IRB commissioners approved the plan by a 9-0 vote.
Carey, Gabbert and horsemen’s leaders took turns before lunch making cases for and taking critical shots against the various calendar proposals, all of which were painted in broad brushstrokes without any specifics being offered to the public. Horse Racing Nation repeatedly asked for those details in the days and weeks before the meeting and during Thursday’s meeting break.
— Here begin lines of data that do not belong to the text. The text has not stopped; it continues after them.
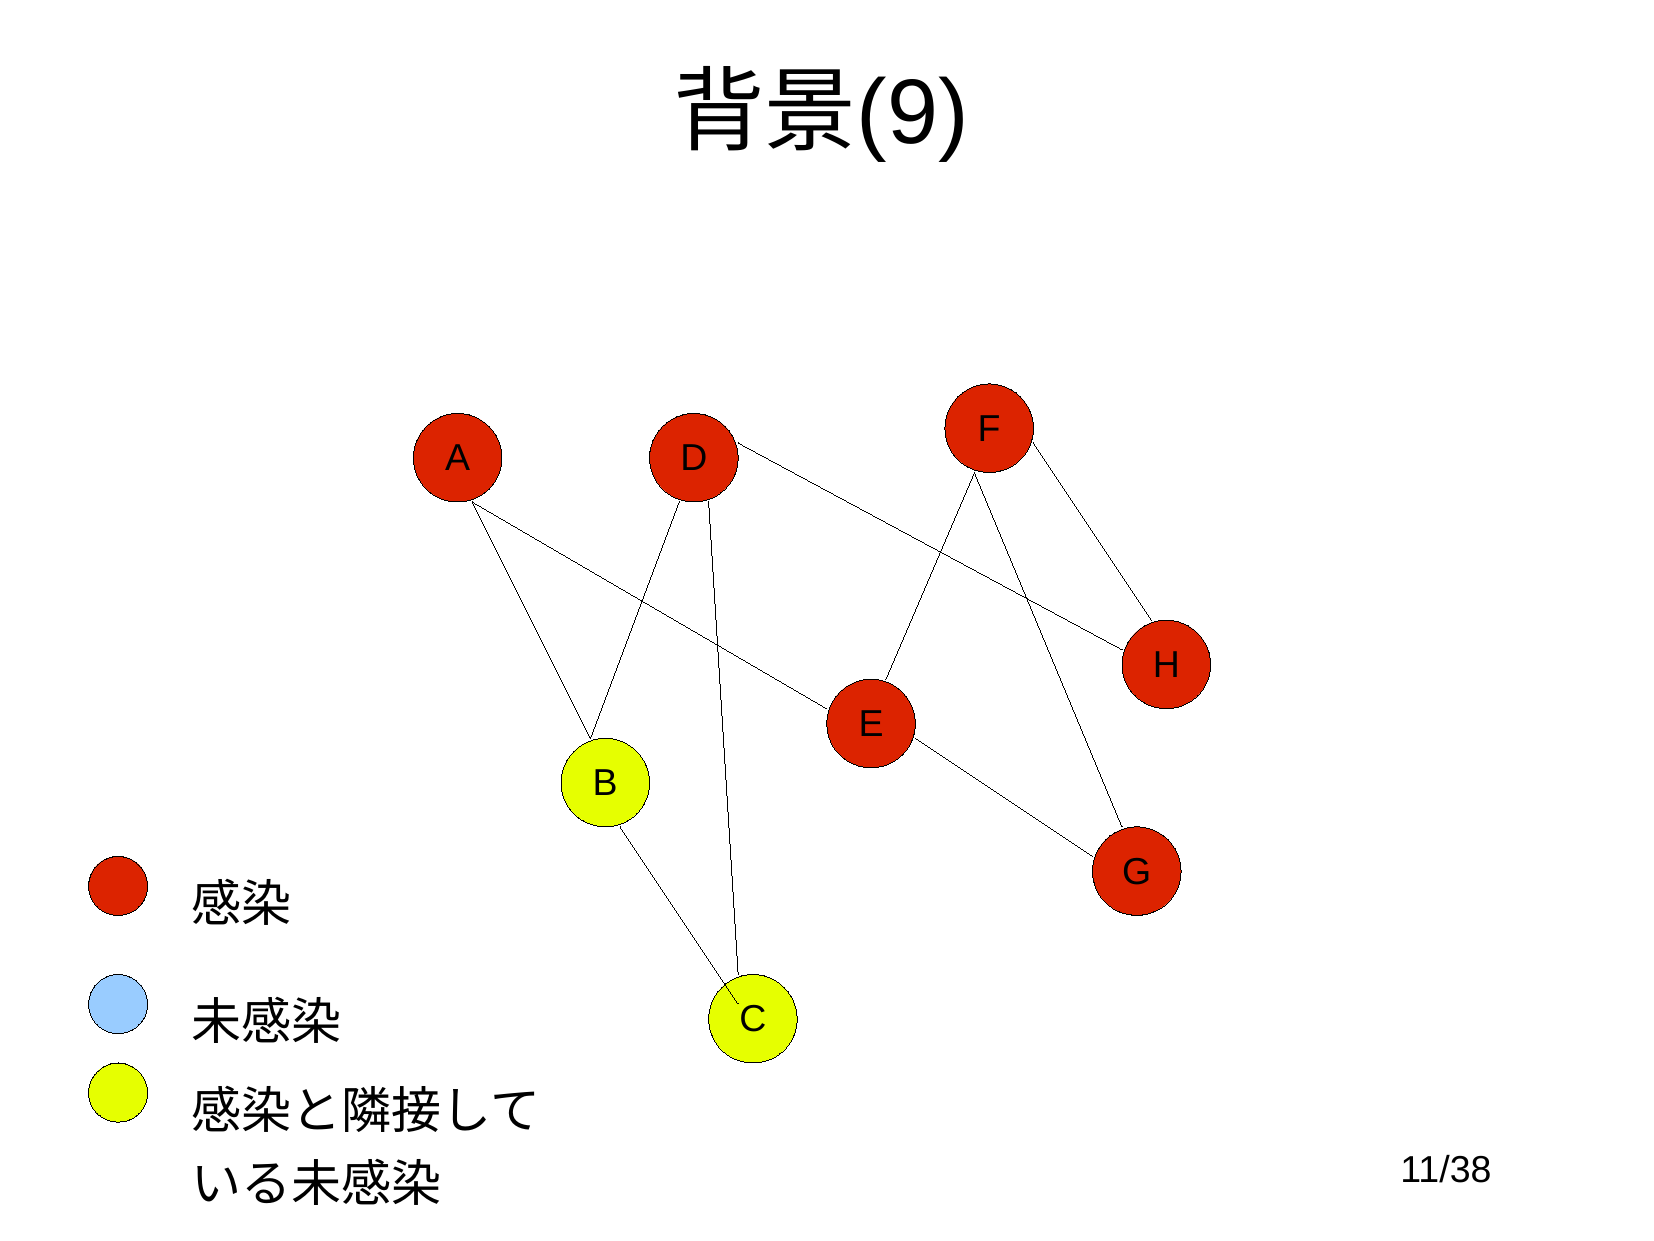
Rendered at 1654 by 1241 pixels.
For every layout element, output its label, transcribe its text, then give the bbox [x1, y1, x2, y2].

text_box D [649, 413, 739, 502]
text_box A [413, 413, 502, 502]
text_box [88, 974, 148, 1034]
text_box G [1092, 826, 1182, 916]
text_box F [944, 383, 1034, 473]
text_box 未感染 [177, 974, 384, 1040]
text_box B [561, 738, 650, 827]
text_box C [708, 974, 798, 1063]
text_box E [826, 679, 916, 768]
text_box [88, 1062, 148, 1123]
text_box H [1122, 620, 1211, 709]
text_box [88, 856, 148, 916]
list [82, 206, 1571, 1109]
text_box <番号>/38 [1414, 1140, 1607, 1211]
title 背景(9) [76, 0, 1565, 208]
text_box 感染と隣接している未感染 [177, 1063, 591, 1178]
text_box 感染 [177, 856, 384, 922]
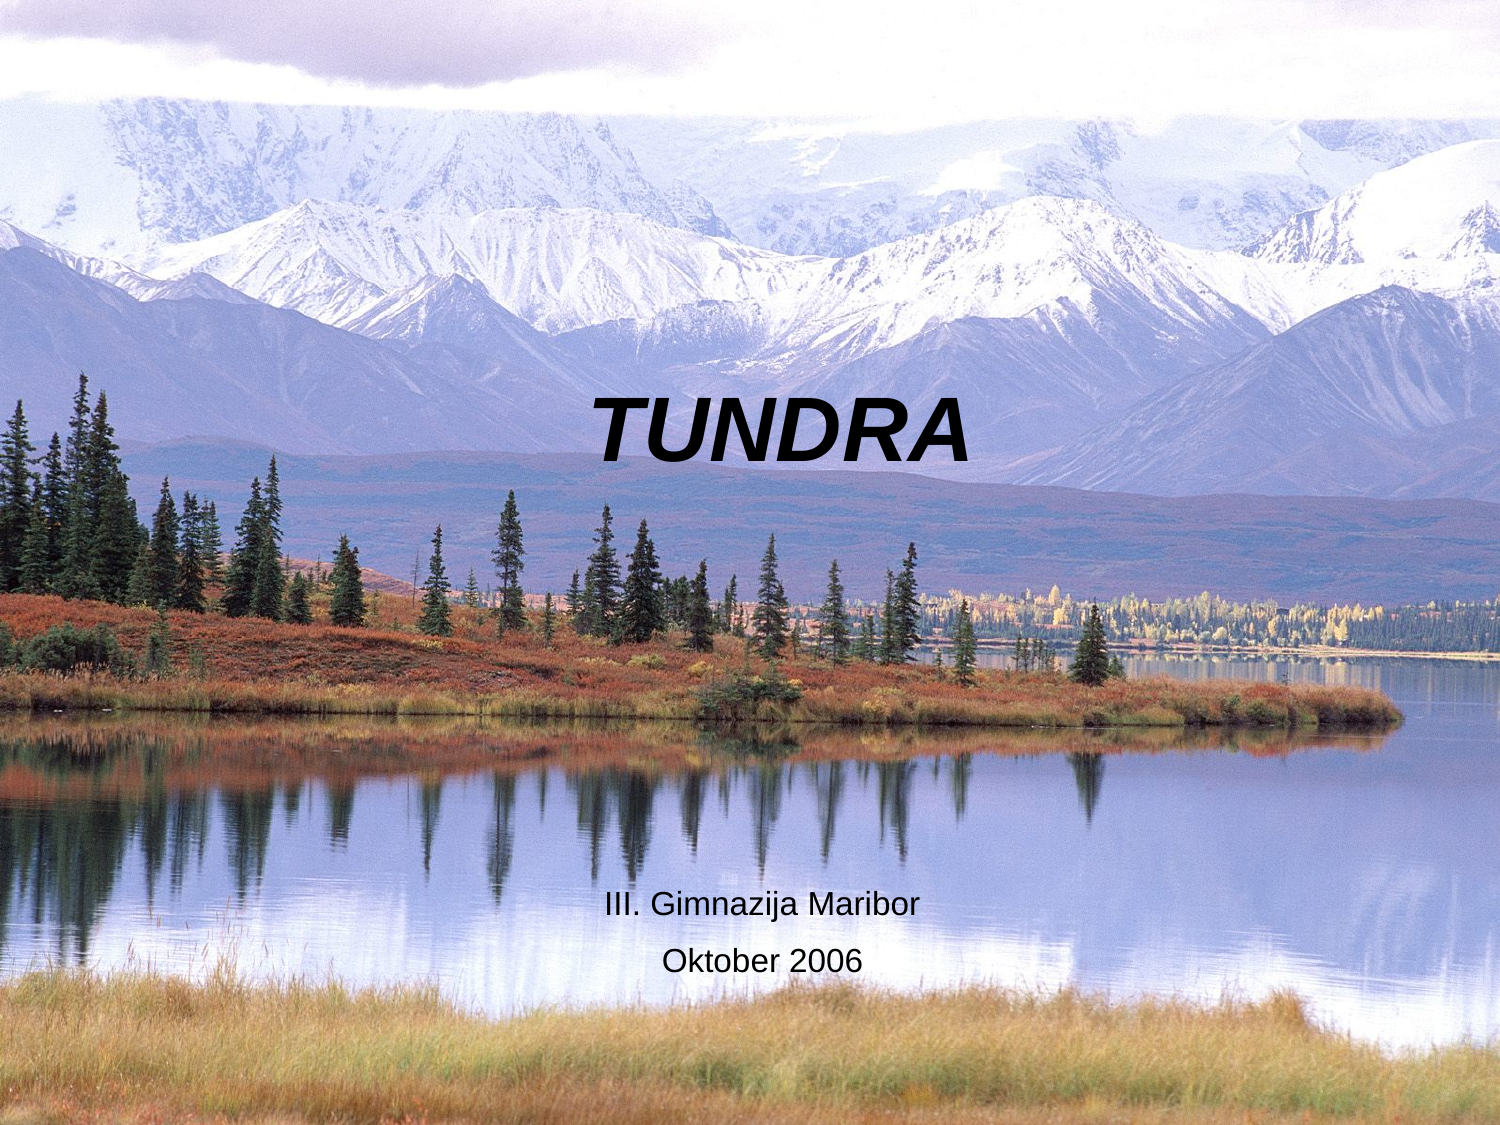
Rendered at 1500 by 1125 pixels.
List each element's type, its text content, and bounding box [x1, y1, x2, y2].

picture [0, 0, 1500, 1125]
text_box III. Gimnazija Maribor Oktober 2006 [337, 875, 1188, 1036]
text_box TUNDRA [562, 362, 1000, 488]
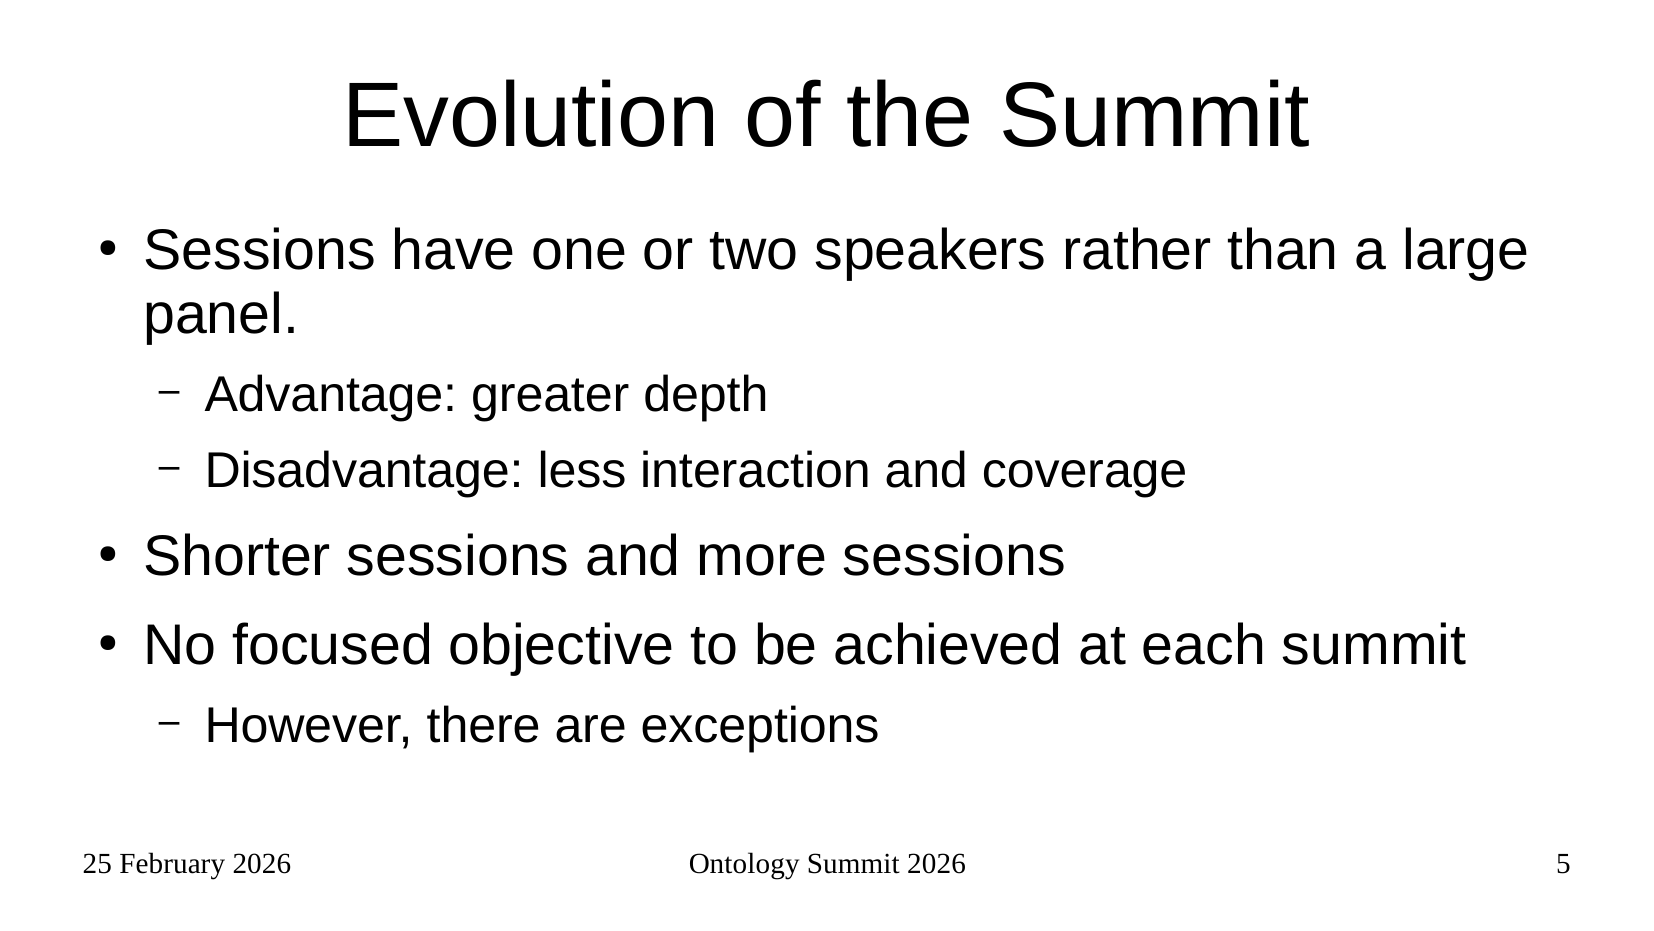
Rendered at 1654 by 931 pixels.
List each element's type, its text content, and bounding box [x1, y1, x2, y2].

title Evolution of the Summit [82, 37, 1571, 193]
list Sessions have one or two speakers rather than a large panel. Advantage: greater depth Disadvantage: less interaction and coverage Shorter sessions and more sessions No focused objective to be achieved at each summit However, there are exceptions [82, 217, 1571, 758]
All those requests were denied or ignored.
“We have worked through 12 different schedules with Fairmount to develop complementary schedules that provide the most benefits for the horsemen,” Carey said in describing two months of negotiations between Hawthorne, Fairmount Park, the ITHA and the Illinois Horsemen’s Benevolent and Protective Association, which is based at Fairmount.
One version of the 2026 calendar even proposed five days a week of racing between the two tracks in August only to have that rebuffed by all sides.
“The state can’t support five days a week,” Gabbert said. “One of us has to back up on those days.”
That led commissioner Marc Laino to wonder if such a schedule would have turned into a showdown between Hawthorne and Fairmount next summer.
“Are we looking at a game of chicken as to which organization licensee is going to have to come in here and vacate days to accommodate a reasonable schedule of four days a week?” Laino asked.
As has been the case at so many IRB meetings, a long-delayed track casino promised by Hawthorne management was discussed yet again with no let-up in the push to get it built and start the flow of money into Illinois’s cash-strapped racing industry.
“We had an internal issue to Hawthorne that we weren’t able to overcome with our investor,” Carey said. “We unfortunately had to go back out to the market. We have done that. We’re committed to doing this project. We are in a very, very good position again this year. We anticipate that we will be able to make an announcement at some time in the fourth quarter in terms of where we are with the project. We anticipate that if we announce in the fourth quarter, we would be open by the fourth quarter of 2027.”
A harness-racing leader called out Carey for failing to live up to more than five years of promises to build the casino.
“Recently, Hawthorne sought a working-capital loan just to pay obligations,” Illinois Harness Horsemen’s Association president Jeff Davis told the commissioners. “They paid their taxes yesterday before this race-date hearing, because without doing so, they would not qualify for an organization license from you.”
Carey confirmed that a bridge loan from Signature Bank comes due next month, and he expressed confidence it would be paid and renewed.
After being praised by Laino for providing backstretch families free housing and for overpaying into the purse budget, Carey talked about how tough it has been for his family to make ends meet in its 115-year ownership of the track, especially after Hawthorne could not pay bills required to keep simulcasting afloat for this year’s Triple Crown.
“We have taken a hit,” Carey said as he got choked up. “Marc, I really do appreciate those comments. Can I tell you? It’s tough. It’s tough. It’s tough running this business, and I had great meetings these last couple of weeks with the horsemen recognizing we owe money. We as a business are trying to hang in there. We’re not publicly traded. I believe in the industry, and it’s tough. It’s tough to run this business day to day.”